Exercise:
Your task is to transcribe, without alteration, the lines from the top of the material below through the line bearing "Internal Revenue contrary", inclusive.

Supplied entries:
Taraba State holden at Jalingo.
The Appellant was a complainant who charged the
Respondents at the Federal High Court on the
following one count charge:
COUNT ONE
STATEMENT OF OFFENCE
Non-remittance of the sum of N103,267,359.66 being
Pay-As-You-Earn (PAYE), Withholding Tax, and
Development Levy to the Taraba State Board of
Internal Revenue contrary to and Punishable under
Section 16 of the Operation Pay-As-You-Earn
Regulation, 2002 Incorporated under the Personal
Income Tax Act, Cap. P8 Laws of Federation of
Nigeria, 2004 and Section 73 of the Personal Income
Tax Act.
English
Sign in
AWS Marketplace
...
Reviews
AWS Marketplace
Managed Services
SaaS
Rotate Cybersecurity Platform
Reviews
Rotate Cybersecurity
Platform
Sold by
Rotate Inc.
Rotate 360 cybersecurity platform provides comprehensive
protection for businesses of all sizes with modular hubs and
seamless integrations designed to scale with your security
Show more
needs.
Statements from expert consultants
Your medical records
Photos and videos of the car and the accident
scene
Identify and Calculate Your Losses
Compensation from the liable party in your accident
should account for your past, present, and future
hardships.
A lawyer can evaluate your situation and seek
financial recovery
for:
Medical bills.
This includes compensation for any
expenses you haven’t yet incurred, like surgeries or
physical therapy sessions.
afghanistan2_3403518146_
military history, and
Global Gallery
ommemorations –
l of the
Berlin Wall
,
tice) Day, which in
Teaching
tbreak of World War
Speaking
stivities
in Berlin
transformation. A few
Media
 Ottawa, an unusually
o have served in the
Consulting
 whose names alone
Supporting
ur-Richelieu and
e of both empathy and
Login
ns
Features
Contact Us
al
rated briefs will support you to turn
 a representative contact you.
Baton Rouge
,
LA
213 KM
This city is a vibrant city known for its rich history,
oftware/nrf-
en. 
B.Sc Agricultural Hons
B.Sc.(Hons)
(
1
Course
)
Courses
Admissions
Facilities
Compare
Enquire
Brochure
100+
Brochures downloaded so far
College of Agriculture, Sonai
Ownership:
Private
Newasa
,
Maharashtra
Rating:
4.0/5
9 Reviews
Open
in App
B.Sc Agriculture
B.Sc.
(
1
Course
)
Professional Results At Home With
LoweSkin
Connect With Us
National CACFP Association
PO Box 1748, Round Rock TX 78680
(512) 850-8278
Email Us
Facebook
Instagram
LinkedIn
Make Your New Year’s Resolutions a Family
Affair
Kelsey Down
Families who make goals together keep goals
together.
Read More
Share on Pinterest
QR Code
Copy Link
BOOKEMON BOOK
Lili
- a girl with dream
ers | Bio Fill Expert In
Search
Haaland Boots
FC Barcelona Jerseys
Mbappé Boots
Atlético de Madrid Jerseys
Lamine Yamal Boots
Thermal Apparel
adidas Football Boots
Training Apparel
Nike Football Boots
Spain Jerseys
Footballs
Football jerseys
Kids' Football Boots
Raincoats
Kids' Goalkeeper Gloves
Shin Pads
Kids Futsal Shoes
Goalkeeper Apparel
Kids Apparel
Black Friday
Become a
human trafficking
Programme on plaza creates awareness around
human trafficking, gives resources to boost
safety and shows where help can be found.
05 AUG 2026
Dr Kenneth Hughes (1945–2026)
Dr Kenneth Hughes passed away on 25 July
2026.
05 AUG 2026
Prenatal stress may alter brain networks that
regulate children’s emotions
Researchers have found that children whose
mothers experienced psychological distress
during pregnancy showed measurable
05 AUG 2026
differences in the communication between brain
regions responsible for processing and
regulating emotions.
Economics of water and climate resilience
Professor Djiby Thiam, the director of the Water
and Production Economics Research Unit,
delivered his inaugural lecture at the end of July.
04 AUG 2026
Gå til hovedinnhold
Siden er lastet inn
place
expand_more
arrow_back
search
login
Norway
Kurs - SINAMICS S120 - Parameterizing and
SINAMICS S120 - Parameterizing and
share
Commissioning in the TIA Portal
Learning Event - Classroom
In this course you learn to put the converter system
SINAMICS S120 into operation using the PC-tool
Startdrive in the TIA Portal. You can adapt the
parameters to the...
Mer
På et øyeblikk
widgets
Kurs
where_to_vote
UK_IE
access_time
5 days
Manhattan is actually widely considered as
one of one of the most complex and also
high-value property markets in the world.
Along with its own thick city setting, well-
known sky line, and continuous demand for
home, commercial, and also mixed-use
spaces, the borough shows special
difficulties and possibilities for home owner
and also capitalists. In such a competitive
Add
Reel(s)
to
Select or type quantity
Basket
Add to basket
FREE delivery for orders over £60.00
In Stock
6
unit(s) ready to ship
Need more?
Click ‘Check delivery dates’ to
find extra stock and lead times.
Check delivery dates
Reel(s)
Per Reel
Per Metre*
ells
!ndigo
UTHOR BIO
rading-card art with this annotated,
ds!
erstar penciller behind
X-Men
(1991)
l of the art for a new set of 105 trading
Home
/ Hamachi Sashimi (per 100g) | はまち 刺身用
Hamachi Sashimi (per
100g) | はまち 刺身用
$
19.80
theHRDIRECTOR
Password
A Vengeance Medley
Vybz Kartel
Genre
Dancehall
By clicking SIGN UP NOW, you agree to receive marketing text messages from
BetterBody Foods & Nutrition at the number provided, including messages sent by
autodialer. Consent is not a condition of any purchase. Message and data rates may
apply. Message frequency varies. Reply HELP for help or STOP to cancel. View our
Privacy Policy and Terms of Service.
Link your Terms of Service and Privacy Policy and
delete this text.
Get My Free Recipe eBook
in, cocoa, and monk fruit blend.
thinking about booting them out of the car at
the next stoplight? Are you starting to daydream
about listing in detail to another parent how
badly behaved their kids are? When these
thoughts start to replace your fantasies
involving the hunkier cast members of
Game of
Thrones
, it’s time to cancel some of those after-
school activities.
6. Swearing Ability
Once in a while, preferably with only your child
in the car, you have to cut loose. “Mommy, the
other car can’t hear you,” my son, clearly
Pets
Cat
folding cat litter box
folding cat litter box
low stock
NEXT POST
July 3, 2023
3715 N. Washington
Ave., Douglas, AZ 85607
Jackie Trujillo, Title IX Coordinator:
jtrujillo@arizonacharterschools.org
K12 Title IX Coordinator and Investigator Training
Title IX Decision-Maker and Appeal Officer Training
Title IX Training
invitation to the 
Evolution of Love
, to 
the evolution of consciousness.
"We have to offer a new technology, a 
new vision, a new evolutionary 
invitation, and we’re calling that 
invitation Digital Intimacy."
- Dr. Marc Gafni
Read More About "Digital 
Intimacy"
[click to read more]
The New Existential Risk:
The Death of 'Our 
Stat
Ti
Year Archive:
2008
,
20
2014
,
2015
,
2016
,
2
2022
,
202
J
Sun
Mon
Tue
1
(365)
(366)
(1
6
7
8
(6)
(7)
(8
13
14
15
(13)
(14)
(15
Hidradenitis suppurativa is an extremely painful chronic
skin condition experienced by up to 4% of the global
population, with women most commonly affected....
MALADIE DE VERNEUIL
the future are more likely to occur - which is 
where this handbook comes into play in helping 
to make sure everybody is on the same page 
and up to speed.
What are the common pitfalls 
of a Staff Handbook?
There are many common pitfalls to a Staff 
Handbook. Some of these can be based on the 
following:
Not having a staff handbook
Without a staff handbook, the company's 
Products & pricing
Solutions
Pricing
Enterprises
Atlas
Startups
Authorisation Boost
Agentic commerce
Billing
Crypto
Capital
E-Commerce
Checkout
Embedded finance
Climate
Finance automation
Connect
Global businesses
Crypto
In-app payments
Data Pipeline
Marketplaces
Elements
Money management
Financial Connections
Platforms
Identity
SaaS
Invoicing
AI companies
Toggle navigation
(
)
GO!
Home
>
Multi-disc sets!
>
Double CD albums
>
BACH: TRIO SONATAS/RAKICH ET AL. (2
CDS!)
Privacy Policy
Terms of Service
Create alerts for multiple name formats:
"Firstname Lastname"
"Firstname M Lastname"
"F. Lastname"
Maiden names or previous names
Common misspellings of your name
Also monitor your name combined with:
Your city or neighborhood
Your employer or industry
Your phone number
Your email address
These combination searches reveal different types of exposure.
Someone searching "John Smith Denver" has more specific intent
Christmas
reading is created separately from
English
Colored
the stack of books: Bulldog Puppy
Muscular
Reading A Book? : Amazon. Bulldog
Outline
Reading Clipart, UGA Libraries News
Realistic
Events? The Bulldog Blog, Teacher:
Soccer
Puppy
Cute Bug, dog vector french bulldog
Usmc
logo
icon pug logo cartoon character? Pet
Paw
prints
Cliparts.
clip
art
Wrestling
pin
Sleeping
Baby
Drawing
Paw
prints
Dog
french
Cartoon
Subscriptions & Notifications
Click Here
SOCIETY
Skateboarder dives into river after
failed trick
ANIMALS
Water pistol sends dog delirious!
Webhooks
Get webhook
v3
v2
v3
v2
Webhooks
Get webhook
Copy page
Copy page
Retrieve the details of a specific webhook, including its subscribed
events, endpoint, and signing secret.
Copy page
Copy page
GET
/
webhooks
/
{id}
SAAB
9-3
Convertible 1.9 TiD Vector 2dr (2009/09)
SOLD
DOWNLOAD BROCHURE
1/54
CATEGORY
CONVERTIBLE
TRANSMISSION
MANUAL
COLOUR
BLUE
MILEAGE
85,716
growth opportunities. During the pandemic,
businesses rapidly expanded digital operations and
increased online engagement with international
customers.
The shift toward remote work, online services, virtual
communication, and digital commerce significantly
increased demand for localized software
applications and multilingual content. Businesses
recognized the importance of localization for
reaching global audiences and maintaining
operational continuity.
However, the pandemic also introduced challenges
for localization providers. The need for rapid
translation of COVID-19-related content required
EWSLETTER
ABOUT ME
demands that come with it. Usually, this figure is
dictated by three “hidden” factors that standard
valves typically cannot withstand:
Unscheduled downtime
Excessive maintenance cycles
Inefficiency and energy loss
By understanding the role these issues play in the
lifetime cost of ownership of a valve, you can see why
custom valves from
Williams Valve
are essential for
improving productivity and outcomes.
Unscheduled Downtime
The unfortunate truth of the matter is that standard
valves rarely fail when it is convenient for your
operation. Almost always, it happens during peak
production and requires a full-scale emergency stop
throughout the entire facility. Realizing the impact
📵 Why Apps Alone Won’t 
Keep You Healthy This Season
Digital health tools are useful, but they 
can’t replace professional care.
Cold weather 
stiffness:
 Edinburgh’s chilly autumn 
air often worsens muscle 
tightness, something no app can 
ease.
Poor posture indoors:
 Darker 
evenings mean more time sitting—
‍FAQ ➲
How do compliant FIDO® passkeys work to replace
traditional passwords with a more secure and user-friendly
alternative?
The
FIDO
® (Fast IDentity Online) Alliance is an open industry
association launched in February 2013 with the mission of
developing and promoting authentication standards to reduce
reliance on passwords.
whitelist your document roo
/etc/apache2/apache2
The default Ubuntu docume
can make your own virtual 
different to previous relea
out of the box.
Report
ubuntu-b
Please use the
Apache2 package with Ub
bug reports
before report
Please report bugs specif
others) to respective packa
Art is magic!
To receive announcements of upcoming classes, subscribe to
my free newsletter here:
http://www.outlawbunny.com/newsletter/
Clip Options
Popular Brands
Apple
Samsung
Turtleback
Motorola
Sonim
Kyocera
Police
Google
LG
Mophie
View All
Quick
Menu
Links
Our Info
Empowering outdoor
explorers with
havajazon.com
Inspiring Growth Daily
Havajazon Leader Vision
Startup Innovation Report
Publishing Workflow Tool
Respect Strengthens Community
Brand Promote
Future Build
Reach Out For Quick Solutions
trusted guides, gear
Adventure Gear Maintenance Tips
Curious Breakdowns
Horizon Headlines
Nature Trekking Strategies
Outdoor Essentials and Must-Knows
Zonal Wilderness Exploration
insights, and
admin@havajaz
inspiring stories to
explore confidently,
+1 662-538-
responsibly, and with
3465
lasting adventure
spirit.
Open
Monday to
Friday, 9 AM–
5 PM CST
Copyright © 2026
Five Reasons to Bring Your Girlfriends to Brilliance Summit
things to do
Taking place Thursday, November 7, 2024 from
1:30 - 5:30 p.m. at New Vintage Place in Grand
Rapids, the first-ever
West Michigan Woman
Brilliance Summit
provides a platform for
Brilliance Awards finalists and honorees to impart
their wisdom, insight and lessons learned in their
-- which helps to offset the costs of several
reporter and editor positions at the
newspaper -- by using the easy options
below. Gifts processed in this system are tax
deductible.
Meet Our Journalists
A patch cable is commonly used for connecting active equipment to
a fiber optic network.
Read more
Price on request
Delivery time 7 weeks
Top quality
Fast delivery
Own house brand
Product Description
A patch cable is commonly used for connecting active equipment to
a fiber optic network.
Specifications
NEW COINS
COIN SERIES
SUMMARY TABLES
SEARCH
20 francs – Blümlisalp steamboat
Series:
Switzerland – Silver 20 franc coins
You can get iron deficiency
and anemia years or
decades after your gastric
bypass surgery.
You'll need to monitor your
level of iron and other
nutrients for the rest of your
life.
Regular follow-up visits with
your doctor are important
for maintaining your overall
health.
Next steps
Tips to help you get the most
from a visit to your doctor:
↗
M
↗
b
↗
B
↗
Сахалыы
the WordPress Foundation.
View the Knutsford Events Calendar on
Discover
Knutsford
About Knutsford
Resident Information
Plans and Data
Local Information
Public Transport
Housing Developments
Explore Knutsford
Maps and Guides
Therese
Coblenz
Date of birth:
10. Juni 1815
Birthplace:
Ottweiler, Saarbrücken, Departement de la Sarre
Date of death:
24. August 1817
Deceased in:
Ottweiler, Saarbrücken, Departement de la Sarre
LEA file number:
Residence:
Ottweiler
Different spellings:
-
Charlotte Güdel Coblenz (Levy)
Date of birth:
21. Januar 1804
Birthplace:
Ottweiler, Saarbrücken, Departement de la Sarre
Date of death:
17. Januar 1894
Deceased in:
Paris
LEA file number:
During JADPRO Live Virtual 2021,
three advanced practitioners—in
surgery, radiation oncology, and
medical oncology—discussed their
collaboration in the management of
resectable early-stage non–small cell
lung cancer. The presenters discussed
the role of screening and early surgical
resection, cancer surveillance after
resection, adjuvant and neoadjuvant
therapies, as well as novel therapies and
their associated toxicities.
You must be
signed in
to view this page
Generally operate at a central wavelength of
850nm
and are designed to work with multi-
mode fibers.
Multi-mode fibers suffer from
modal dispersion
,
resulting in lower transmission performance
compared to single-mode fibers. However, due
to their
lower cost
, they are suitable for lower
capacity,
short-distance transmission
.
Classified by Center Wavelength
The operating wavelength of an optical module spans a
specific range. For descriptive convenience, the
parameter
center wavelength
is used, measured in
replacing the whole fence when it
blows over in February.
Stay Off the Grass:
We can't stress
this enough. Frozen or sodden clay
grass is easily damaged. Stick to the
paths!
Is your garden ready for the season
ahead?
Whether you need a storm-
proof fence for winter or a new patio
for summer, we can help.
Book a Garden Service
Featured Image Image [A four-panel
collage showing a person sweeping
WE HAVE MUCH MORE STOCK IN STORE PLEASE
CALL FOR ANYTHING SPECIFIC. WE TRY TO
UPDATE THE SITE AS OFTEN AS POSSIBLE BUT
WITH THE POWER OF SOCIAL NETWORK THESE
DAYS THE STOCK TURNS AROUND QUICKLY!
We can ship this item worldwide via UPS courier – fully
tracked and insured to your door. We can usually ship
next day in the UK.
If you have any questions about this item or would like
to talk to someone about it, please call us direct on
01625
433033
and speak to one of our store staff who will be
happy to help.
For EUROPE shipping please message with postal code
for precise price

Reply to the exercise:
Taraba State holden at Jalingo.
The Appellant was a complainant who charged the
Respondents at the Federal High Court on the
following one count charge:
COUNT ONE
STATEMENT OF OFFENCE
Non-remittance of the sum of N103,267,359.66 being
Pay-As-You-Earn (PAYE), Withholding Tax, and
Development Levy to the Taraba State Board of
Internal Revenue contrary to and Punishable under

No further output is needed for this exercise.